Immigration has been a hot topic in politics over the past week, following Abbott’s much-publicised calls for a cull. The former PM wants to reduce immigration numbers to levels last seen during the Howard-era.

According to Australia’s official parliamentary library, the migration program’s planned intake rose from 74,000 to 140,000 per year between 1996 and 2007, when Howard was in power, with the annual rate sitting at around 110,000 for most of that period.

While they rose sharply under Kevin Rudd’s Labor government — from 152,800 to more than 190,000 in 2009 — they fell again following the global financial crisis.

Abbott has complained that numbers are once again on the rise and says the country needs to slow immigration until it gets a handle on stagnating wages and increasing house prices.

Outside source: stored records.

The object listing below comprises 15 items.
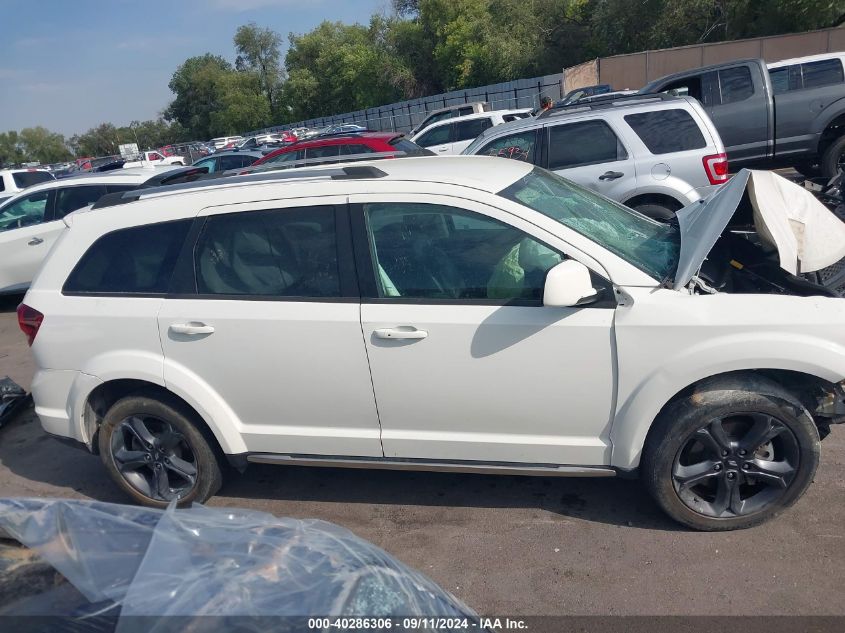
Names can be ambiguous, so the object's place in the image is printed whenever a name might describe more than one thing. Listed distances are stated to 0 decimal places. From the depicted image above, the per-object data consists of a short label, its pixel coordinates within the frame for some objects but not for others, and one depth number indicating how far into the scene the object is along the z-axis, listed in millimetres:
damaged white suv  3246
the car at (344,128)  29500
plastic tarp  1774
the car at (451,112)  19148
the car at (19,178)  15586
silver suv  7391
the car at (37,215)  9445
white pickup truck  34281
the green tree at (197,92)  86625
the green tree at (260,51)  87500
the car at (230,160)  15336
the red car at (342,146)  12656
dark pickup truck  10398
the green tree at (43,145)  97062
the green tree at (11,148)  94788
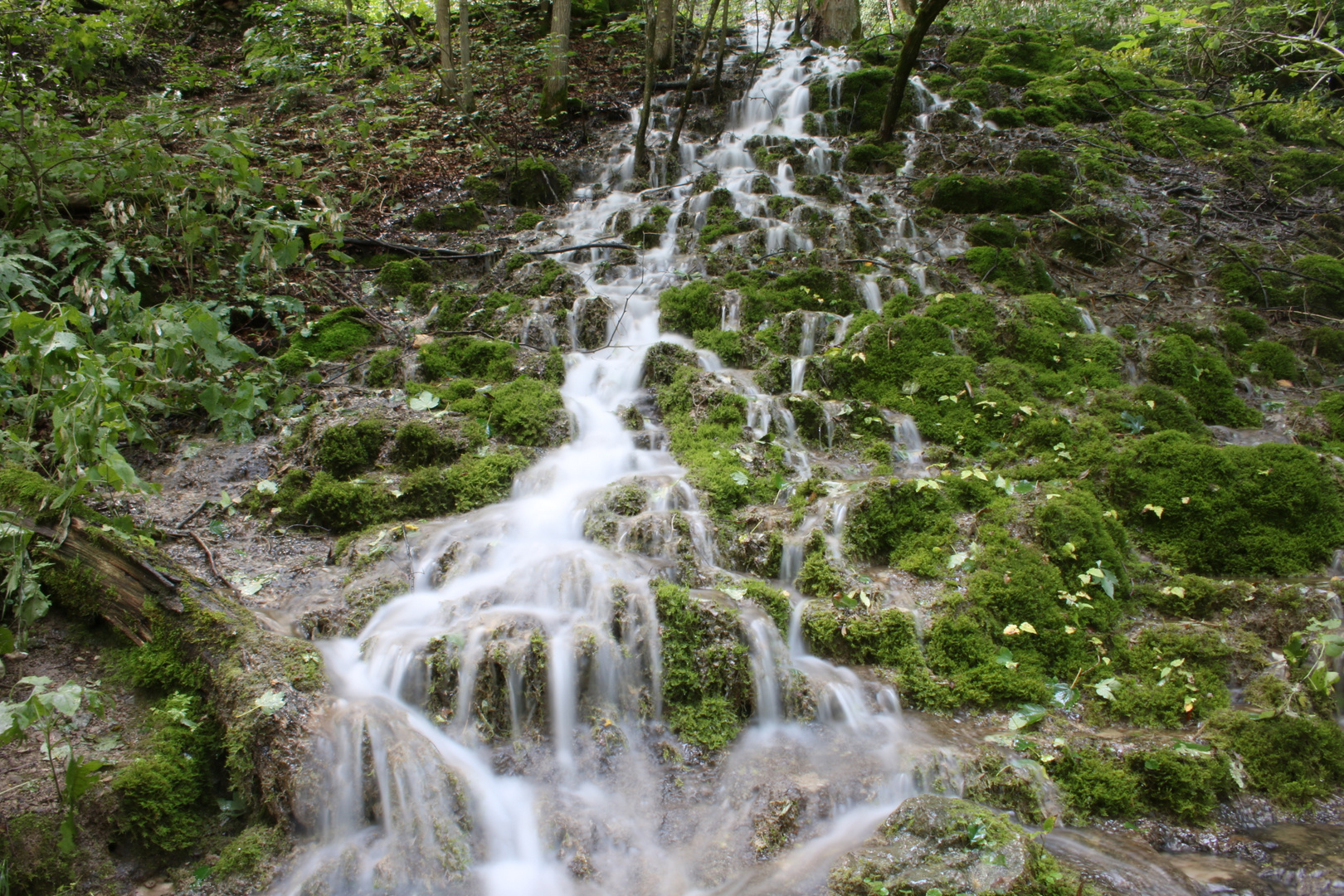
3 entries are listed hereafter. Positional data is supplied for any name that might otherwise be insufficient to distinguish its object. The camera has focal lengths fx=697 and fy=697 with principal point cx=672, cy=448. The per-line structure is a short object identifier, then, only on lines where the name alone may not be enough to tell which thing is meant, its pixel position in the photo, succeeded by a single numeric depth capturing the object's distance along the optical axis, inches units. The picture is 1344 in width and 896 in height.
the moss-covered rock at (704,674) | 168.4
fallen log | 135.0
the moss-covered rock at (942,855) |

A fired up Smith claimed suggestions that population issues could be managed by sending immigrants to live in rural areas were ludicrous.

“Everyone says we should get people to go out to the country, but farmers have now got automatic robots to help them do the fruit picking, so everything’s being automated, those huge trucks in the minding industry are now automated and run from Perth,” he explained.

Despite calls for the cull, Liberal frontbenchers have dismissed the idea and encouraged Abbott to back down.

In a radio interview last Thursday, Federal Treasurer Scott Morrison said Abbott’s plan would be like cutting “off your nose to spite your face”.

He added that the proposal would cost the economy around $4-5 billion in the next four years.

Who do you agree with? Should we cut down immigration? Will it solve any problems or just create new issues?